Produire des protéines, c’est possible par vous-même
L’achat de matières premières riches en protéines n’est pas toujours rentable. Leur achat coûte de l’argent, et leur élimination sous forme de lisier en fait également partie. En optimisant l’équilibre protéique sur votre propre exploitation, vous pouvez réaliser de grandes économies. Seulement 30 % des protéines apportées dans l’alimentation sont réellement utilisées par la vache pour la production de lait/viande et l’entretien corporel. Le reste disparaît via le lisier, l’urine et l’ammoniac dans la fosse à lisier ou dans l’air. En réalité, la protéine achetée coûte donc deux fois de l’argent : la première fois pour l’achat du produit, la deuxième fois pour son élimination via le lisier.

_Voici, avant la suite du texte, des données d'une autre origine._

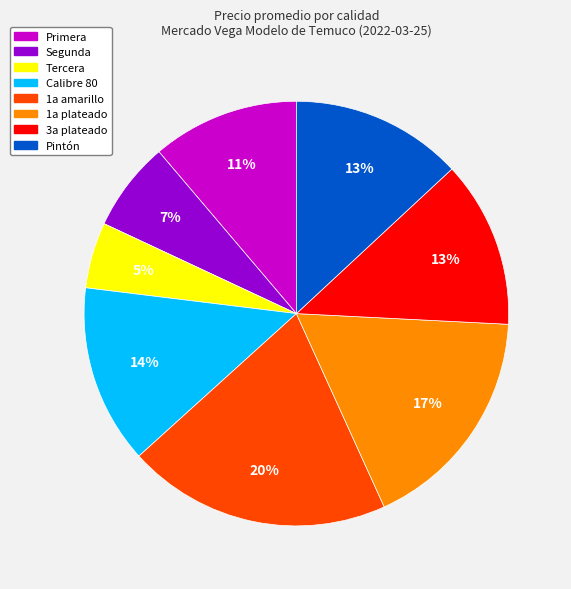

Approximately how many times larger is the value at 1a amarillo compared to Segunda?

2.9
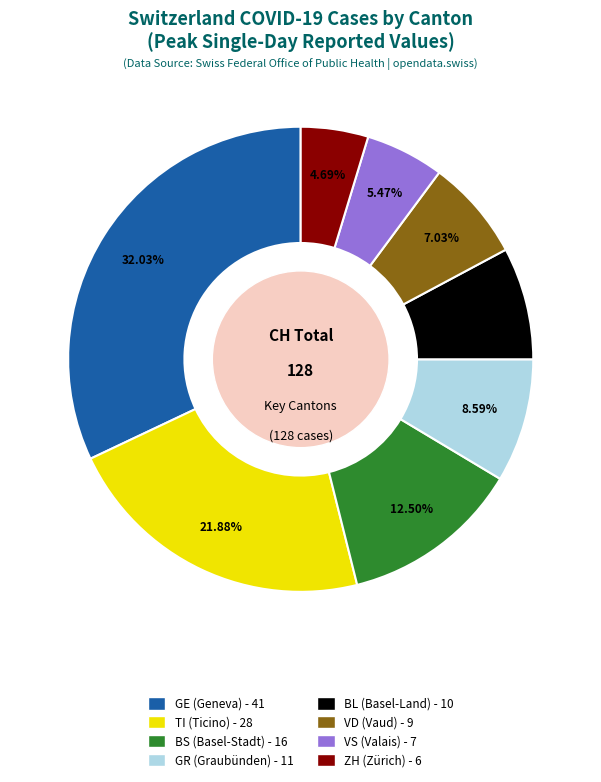

Is there any slice that represents more than half of the pie?

No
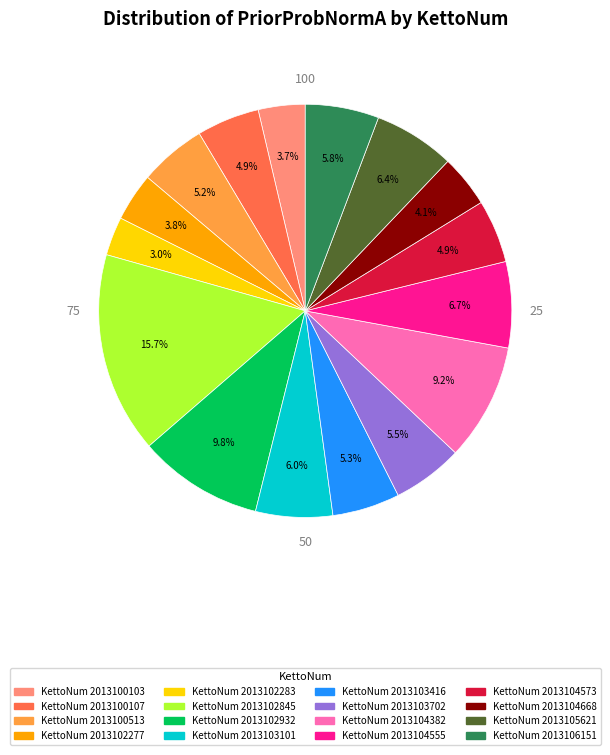

Is there any slice that represents more than half of the pie?

No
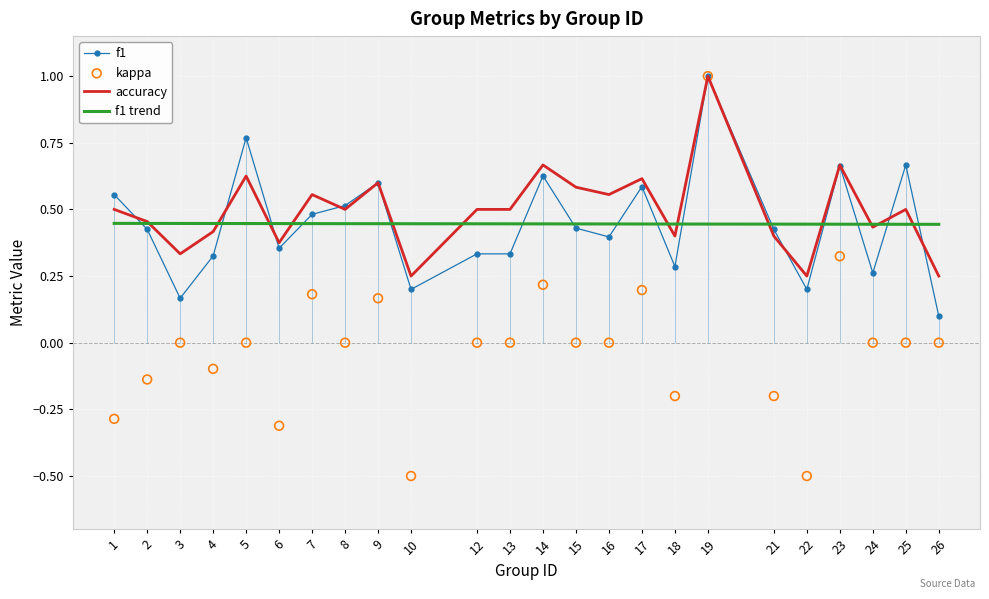

At how many categories does at least one series exceed 0?

24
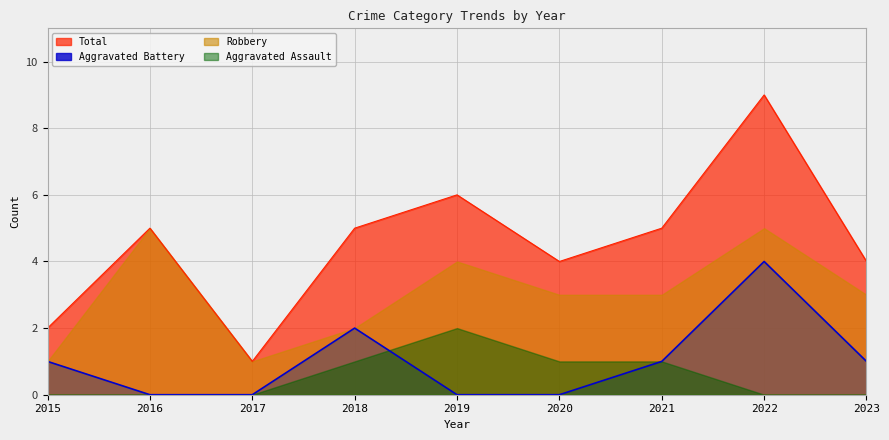

True or false: Aggravated Battery and Total cross at least once.

False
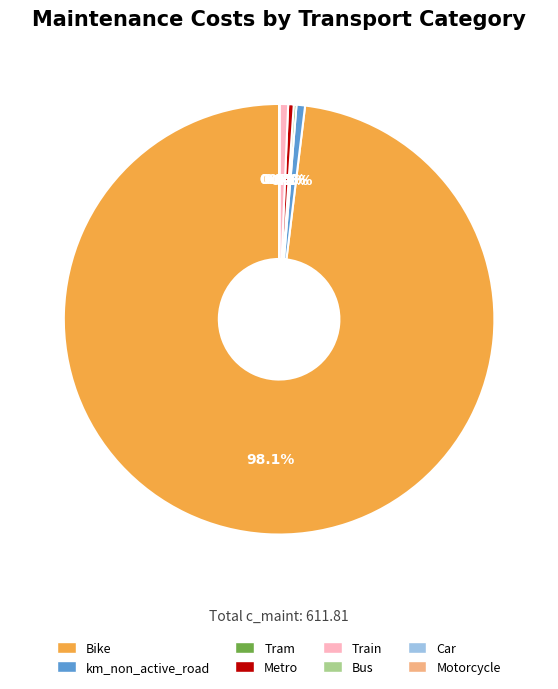

Is there a majority slice in this chart?

Yes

En quatre étapes vers une meilleure valorisation des protéines
Les éleveurs laitiers disposent de plusieurs options pour améliorer l’équilibre protéique sur leur exploitation. Le plan par étapes ci-dessous présente ces possibilités.
Étape 1. Optimiser le sol
Avec un pH du sol adéquat, les racines se développent plus vigoureusement, ce qui augmente la croissance de l’herbe et donc la production de protéines. Les parcelles dont le pH est trop bas (< 4,8) gagneront à être chaulées au printemps pour atteindre un pH optimal de 5,2. La teneur en matière organique du sol doit également être au niveau, avec une capacité de fourniture d’azote d’au moins 150 kg N/ha. Chaque 50 kg de capacité de fourniture d’azote apportent 1 000 kg de matière sèche par hectare supplémentaires, avec en moyenne 17 % de protéines dans l’herbe fraîche. De plus, la matière organique assure un stockage temporaire des engrais et une meilleure gestion de l’eau du sol, ce qui améliore la valorisation des minéraux. Cela stimule encore la production (en protéines).

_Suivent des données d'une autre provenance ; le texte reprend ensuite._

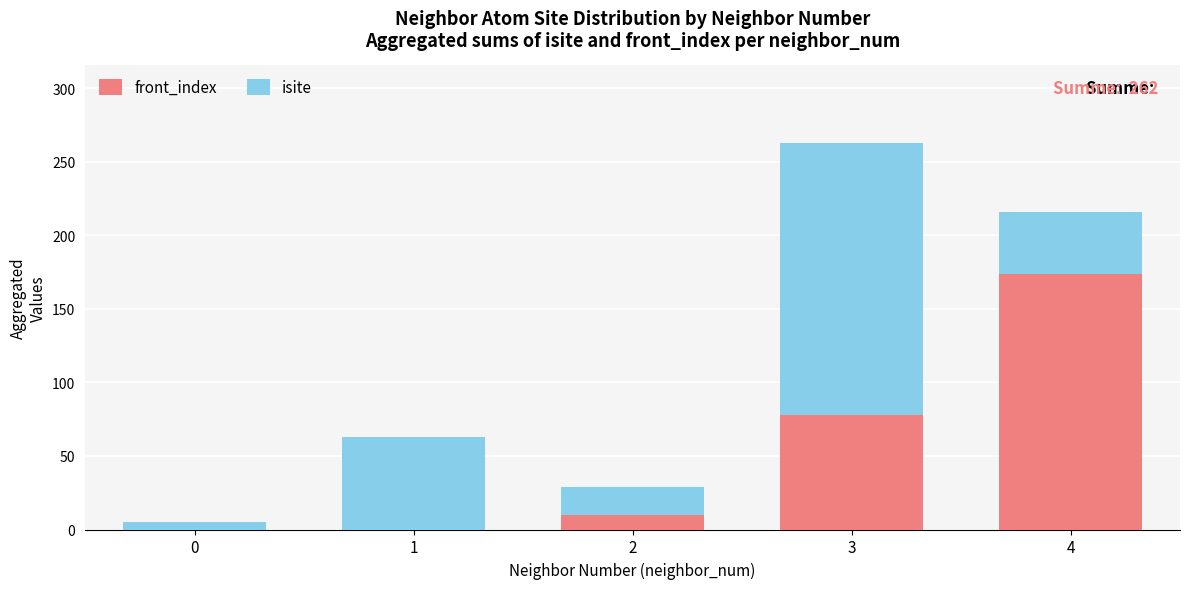

What is the sum of all front_index values?

262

Étape 2. Optimiser la culture
Les nouvelles variétés de graminées présentent de meilleures caractéristiques que celles d’il y a quelques années. Les nouvelles variétés de ray-grass anglais Barhoney et Dromara s’enracinent profondément, prélèvent beaucoup de minéraux et atteignent ainsi une production (en protéines) élevée. Ces variétés de pointe sont disponibles dans les mélanges de semences Maaien et Smakelijke Weide.
Les éleveurs laitiers peuvent aussi opter pour la technologie NutriFibre, spécialement développée pour produire le meilleur herbe d’ensilage. Cette herbe possède un système racinaire très développé et réalise la plus forte production de protéines (+30 %). NutriFibre est disponible dans le mélange Structure.
Outre ces graminées, les mélanges associant des légumineuses — comme le trèfle, les pois et la luzerne — sont également recommandés. Pour toutes les cultures, il est important de fertiliser en fonction de la quantité d’herbe qui sera récoltée et de pâturer ou faucher au moment où ce rendement est effectivement sur pied. Tout écart dans la dose et/ou dans le moment de récolte détériore l’efficacité protéique.
Étape 3. Optimiser la conservation
Une conservation rapide préserve la qualité de l’ensilage et évite toute perte de protéines due à l’échauffement et aux moisissures. Outre l’additif d’ensilage bien connu Bonsilage Plus, il existe depuis peu un second produit : Bonsilage Fit. Ces deux additifs ont chacun leurs qualités spécifiques. Bonsilage Plus est le produit idéal pour une conservation rapide dans des conditions non optimales, par exemple un silo sec, un silo haut mal tassé ou un silo contaminé par des bactéries butyriques. En revanche, si le silo est jeune, riche en sucres, bien tassé et présente une teneur en matière sèche de 30 à 45 %, Bonsilage Fit est le produit idéal.
Étape 4. Optimiser la ration
Avec la bonne quantité de matière organique fermentescible, les bactéries du rumen transforment l’ammoniaque en protéines microbiennes de haute qualité. Pour y parvenir, la ration doit être équilibrée en protéines et en énergie, exprimées en OEB (onbestendige eiwitbalans ; bilan protéique instable). Un OEB nul sur l’ensemble de la ration est optimal. La vache peut alors absorber un excédent d’azote dans l’intestin et le réutiliser via la salive. L’achat de protéines devient alors beaucoup moins nécessaire.
Il est en outre important de composer, à partir des fourrages disponibles, un mélange idéal afin d’éviter, au fil de la saison, les excédents et les déficits d’énergie et de protéines. En réévaluant régulièrement le mélange de fourrages et en l’ajustant si nécessaire, on n’achète pas plus de matières premières (riches en protéines) que strictement nécessaire et les éleveurs tirent au maximum parti de la production protéique de leurs propres terres.